Last week we began to think about revival. We defined it as a sovereign visitation of God’s Holy Spirit which brings deep repentance for sin and a renewed passion for God to the church. “A revival,” wrote the 19th century minister Calvin Colton, “is a special and manifest outpouring of the Spirit of God when the work no longer labors in the hands of men but seems to be taken up by God himself” [Calvin Colton, The History and Character of American Revivals of Religion (London: F. Westley and A. H. Davis, 1832)].

We concluded that despite all the recent talk about the coming revival, we cannot know for certain when revival will come. Revival comes when God comes, and who can say when the Holy Spirit will visit the church in the fullness of his power?

The only thing we can say for certain is that we long to see the Spirit revive the church in our day, as he has in times past. Asa Nettleton (1783-1844) was a preacher during the Second Great Awakening (c. 1787-1825), and he left an eyewitness account of a meeting where revival took place. He wrote:

Did you ever witness two hundred sinners with one accord in one place weeping? The scene is beyond description… I felt as though I was standing on the verge of the eternal world; while the floor under my feet was shaken by the trembling of anxious souls in view of the judgment to come [Winkey Pratney, Revival: Its Principles and Personalities (Lafayette, PA: Huntington House, 1994)].
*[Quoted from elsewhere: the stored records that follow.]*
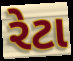
રેટા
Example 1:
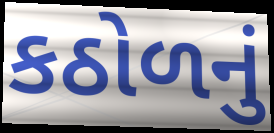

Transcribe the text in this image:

કઠોળનું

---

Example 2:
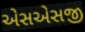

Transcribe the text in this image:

એસએસજી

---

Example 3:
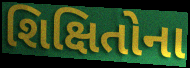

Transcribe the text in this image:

શિક્ષિતોના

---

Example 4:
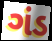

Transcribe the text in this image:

ગંડ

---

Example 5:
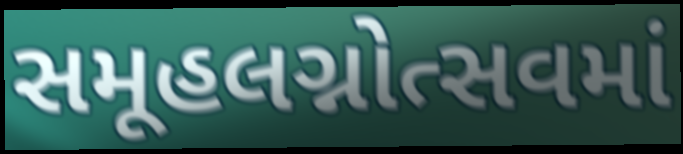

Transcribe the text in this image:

સમૂહલગ્નોત્સવમાં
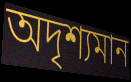
অদৃশ্যমান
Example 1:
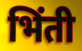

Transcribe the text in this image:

भिंती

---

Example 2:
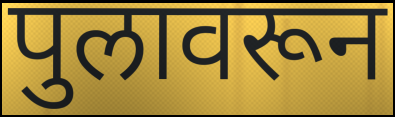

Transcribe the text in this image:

पुलावरून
Or think of the “Praying Revival” of the late 1850’s. That revival began with a lunchtime prayer meeting in New York City. The first week, six people came. The next week, twenty turned out. Six months later, ten thousand businessmen were meeting for prayer. Similar meetings were held in more than a thousand towns and cities east of the Mississippi River.

Christians who lived through that great movement of God said it was as if the Spirit of God was hovering over the Eastern seaboard. According to one account,

Those on ships approaching the East Coast at times felt a solemn, holy influence even hundreds of miles from land. Revival began on one ship before it reached the coast. People on board began to feel the presence of God and a sense of their own sinfulness. The Holy Spirit convicted them and they began to pray. As the ship neared the harbor, the captain signaled, “Send a minister.” Another commercial ship arrived in port with the captain, and every member of the crew converted in the last 150 miles of the journey. Ship after ship arrived in the ports of the East Coast with the same story. Passengers and crew were suddenly convicted of their sin and turned to Christ before they reached the American coast [Wesley Duewel, Revival Fire (Grand Rapids, MI: Zondervan, 1995)].
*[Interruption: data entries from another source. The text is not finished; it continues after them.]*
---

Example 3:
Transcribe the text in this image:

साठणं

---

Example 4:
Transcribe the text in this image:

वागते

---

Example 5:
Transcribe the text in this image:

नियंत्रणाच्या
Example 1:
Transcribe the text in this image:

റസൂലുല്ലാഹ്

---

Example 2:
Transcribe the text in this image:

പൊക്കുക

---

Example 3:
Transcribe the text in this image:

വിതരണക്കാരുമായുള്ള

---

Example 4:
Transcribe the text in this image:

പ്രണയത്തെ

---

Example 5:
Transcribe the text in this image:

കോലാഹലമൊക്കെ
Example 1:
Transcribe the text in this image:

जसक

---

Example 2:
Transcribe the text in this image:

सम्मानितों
What Christian does not long to experience such a gracious work of the Holy Spirit in his or her own lifetime? Imagine a DC-10 full of passengers sensing the presence of Almighty God and coming under the conviction of sin. Imagine them crying out to God to be saved. Then imagine the request coming over the airwaves to the air traffic controllers: “Send a minister!” Then imagine the man boarding the aircraft on the runaway in order to preach the life-saving gospel of Jesus Christ.

Or imagine what it would be like if revival came to your own congregation. Just imagine it! Imagine the church full on a weeknight, with people coming simply to pray. Imagine the leaders of the church openly confessing their sins. Imagine long-standing grudges settled in a moment through the reconciling grace of the Holy Spirit. Imagine teenagers coming forward to give their lives to Jesus Christ and to commit themselves to a lifetime of Christian service. And imagine members of the church in far distant places–missionaries, perhaps–being visited by the Spirit of God at the very same moment.
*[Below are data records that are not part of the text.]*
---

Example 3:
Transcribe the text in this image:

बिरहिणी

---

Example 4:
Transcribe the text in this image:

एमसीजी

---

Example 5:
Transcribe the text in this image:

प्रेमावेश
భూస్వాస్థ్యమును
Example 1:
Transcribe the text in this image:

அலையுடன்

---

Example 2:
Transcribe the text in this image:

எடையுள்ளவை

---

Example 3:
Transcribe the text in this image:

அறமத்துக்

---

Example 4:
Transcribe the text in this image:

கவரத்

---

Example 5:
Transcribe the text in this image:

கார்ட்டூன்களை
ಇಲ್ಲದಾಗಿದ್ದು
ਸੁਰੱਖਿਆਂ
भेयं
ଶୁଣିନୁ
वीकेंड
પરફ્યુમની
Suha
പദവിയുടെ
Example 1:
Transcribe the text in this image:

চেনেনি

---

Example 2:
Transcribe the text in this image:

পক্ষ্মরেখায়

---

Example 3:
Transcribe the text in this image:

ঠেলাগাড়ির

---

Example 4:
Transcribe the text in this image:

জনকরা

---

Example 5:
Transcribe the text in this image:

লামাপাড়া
God can do all that, and much, much more. We should long for him to do great and marvelous things in our own times. Not that we can make God come in the power of the Holy Spirit. We cannot predict when he will come, or even whether he will come at all.

But there is one thing we can do, and that is to ask God to come. In his wonderful little book on Prayer, the Norwegian theologian O. Hallesby (1879-1961) writes, “We long for revivals. We speak of revivals. We work for revivals, and we even pray a little for them. But we do not enter upon that labor in prayer which is the essential preparation for every revival.”

If we want to see revival in our times we must pray, for it is God’s usual method to send his reviving Spirit in response to the prayers of his people. Therefore, revival ought to be one of the regular themes of every Christian’s prayer life. Indeed, one of the surest signs that revival is needed is when prayer ceases to be a vital part of the life of a church or of an individual Christian.

Pray for revival. Usually, the best way to begin is to kneel in your prayer closet, draw a circle around yourself, and ask God to revive everyone inside the circle. Then put revival on the prayer list for your small group. Ask God to revive your church, starting with the minister and working all the way out to the smallest child. After that, ask God to revive the other churches in your city, and even throughout the nation.

As you pray for the Holy Spirit to come and revive the church, pray in all humility, holding on to the promise God made through his prophet Isaiah:

This is what the high and lofty One says–

he who lives forever, whose name is holy:

“I live in a high and holy place,

but also with him who is contrite and lowly in spirit,

to revive the spirit of the lowly

and to revive the heart of the contrite” (Isa. 57:15).